[EXCERPT]:

____

Studio album by Tim Curry
- Released: 1981
- Recorded: 1980–1981
- Genre: Rock
- Length: 34:58
- Label: A&M
- Producer: Michael Kamen

Tim Curry chronology
| Fearless (1979) | Simplicity (1981) |  |

= Simplicity (Tim Curry album) =

Simplicity is the third and final studio album recorded by the English actor and singer Tim Curry, released in 1981 by A&M Records.

Whereas his previous album Fearless had been almost entirely original songs, Simplicity is a half-originals, half-covers album and contains a wider variety of source material than the covers on his first album Read My Lips (1978). Covers include a version of the Zombies' "She's Not There" and Martha and the Vandellas' "Dancing in the Streets", both of which were hits in 1964. Curry also performs a version of "Take Me, I'm Yours", originally a 1978 hit by Squeeze. "Out of Pawn" was originally by Davis Lasley's band Rosie, produced by Michael Kamen.

____

[INFORMATION PROVIDED]:
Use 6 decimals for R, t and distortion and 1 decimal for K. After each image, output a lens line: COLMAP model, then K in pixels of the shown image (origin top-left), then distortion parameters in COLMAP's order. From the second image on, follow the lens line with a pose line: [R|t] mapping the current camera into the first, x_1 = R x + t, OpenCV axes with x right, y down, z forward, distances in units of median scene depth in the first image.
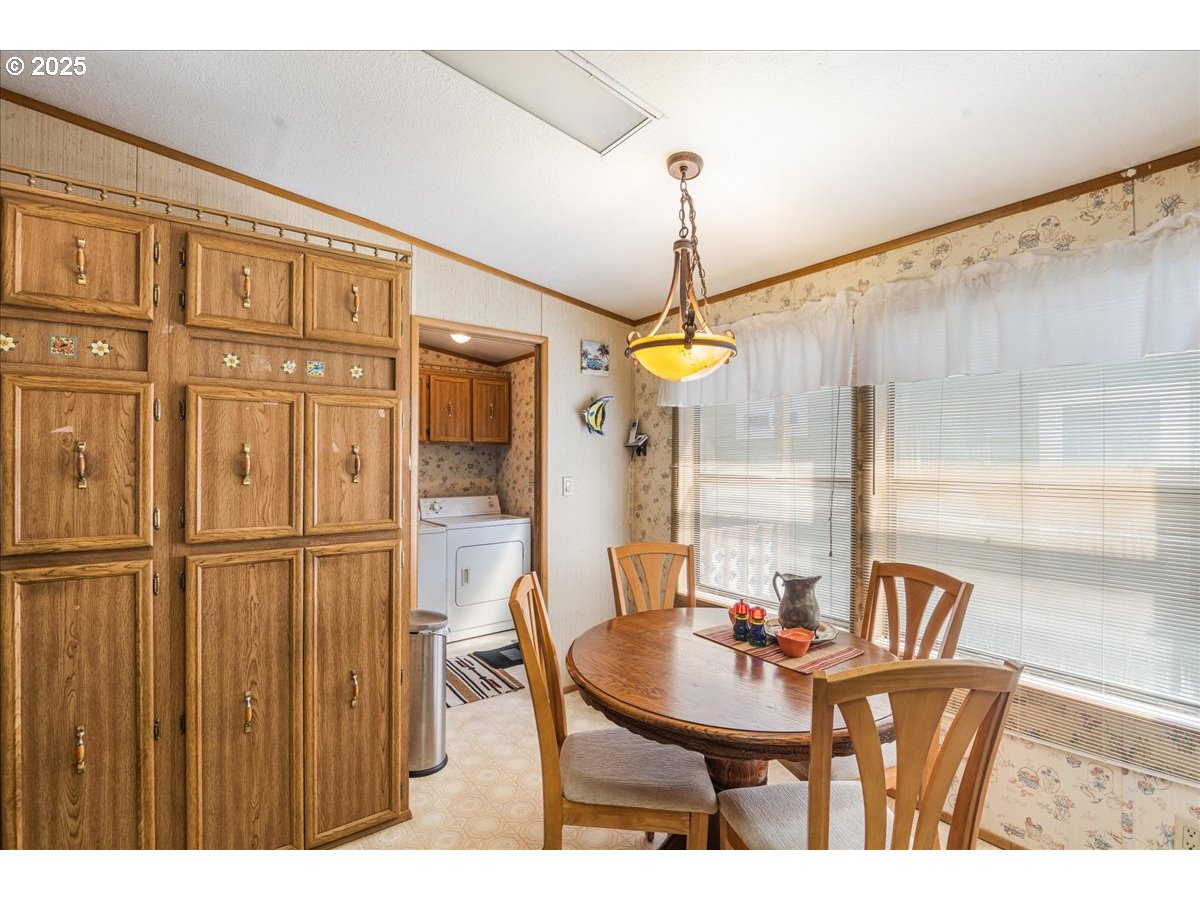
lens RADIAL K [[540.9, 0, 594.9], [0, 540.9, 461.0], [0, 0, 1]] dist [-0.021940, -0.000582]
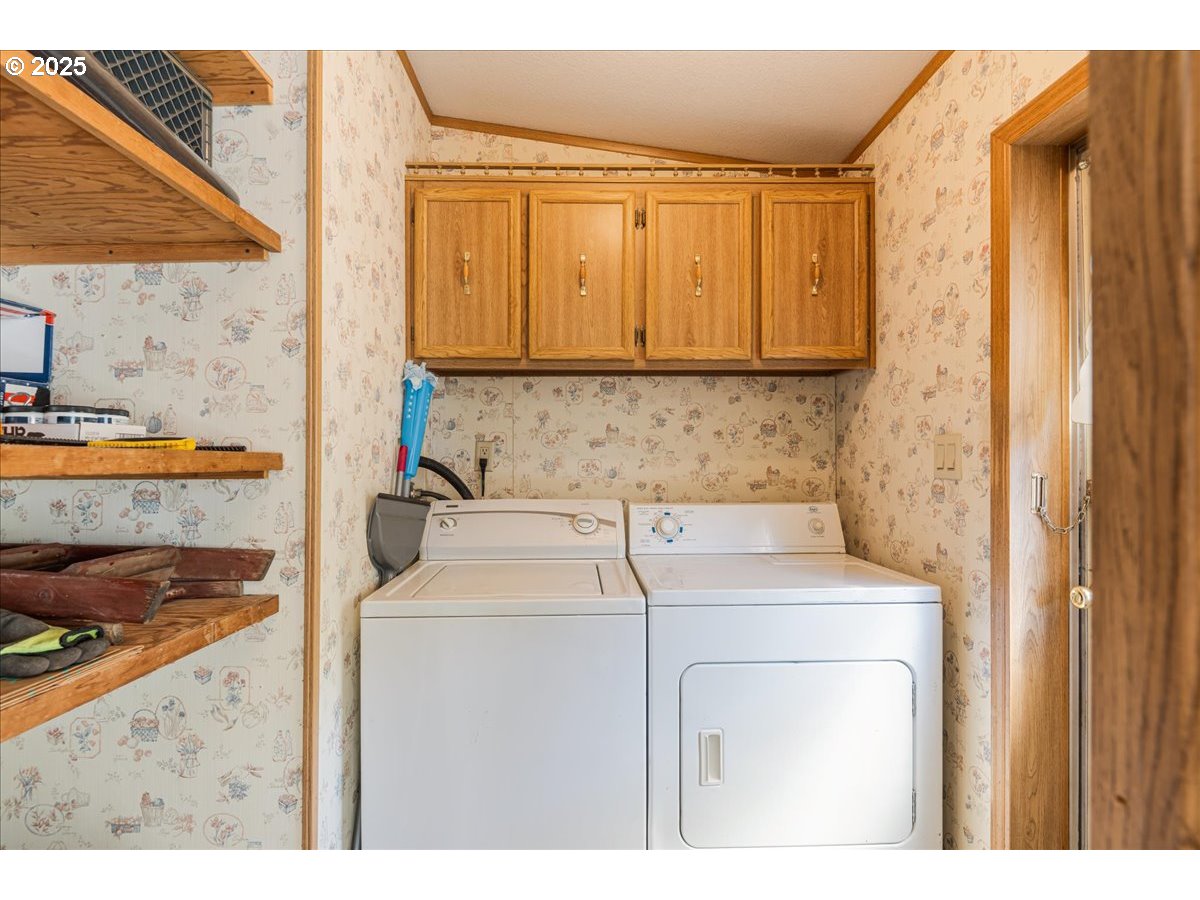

____

[TASK 1]: For the Simplicity article, decide whether each statement agrees with it, answering yes or no and quoting the deciding words: (a) Simplicity was Curry's third studio album. (b) Fearless consisted mostly of cover versions. (c) "Take Me, I'm Yours" was first a hit for Squeeze in 1978.
[TASK 2]:
Answer these questions from the Simplicity article:
(a) Which label released the album?
(b) Who produced the album?
(c) Which band originally recorded "Out of Pawn"?
[TASK 3]: Summarize the Simplicity article in two sentences.
The lines have nothing to do with the text about the album.

[EXERCISE OUTPUT 1]:
(a) Yes: "Simplicity is the third and final studio album recorded by the English actor and singer Tim Curry"
(b) No: "his previous album Fearless had been almost entirely original songs"
(c) Yes: "originally a 1978 hit by Squeeze"

[EXERCISE OUTPUT 2]:
(a) A&M
(b) Michael Kamen
(c) Rosie, Davis Lasley's band

[EXERCISE OUTPUT 3]: Simplicity is Tim Curry's third and final studio album, released by A&M Records in 1981. Unlike the almost entirely original Fearless, it is half originals and half covers, including versions of "She's Not There," "Dancing in the Streets," and "Take Me, I'm Yours."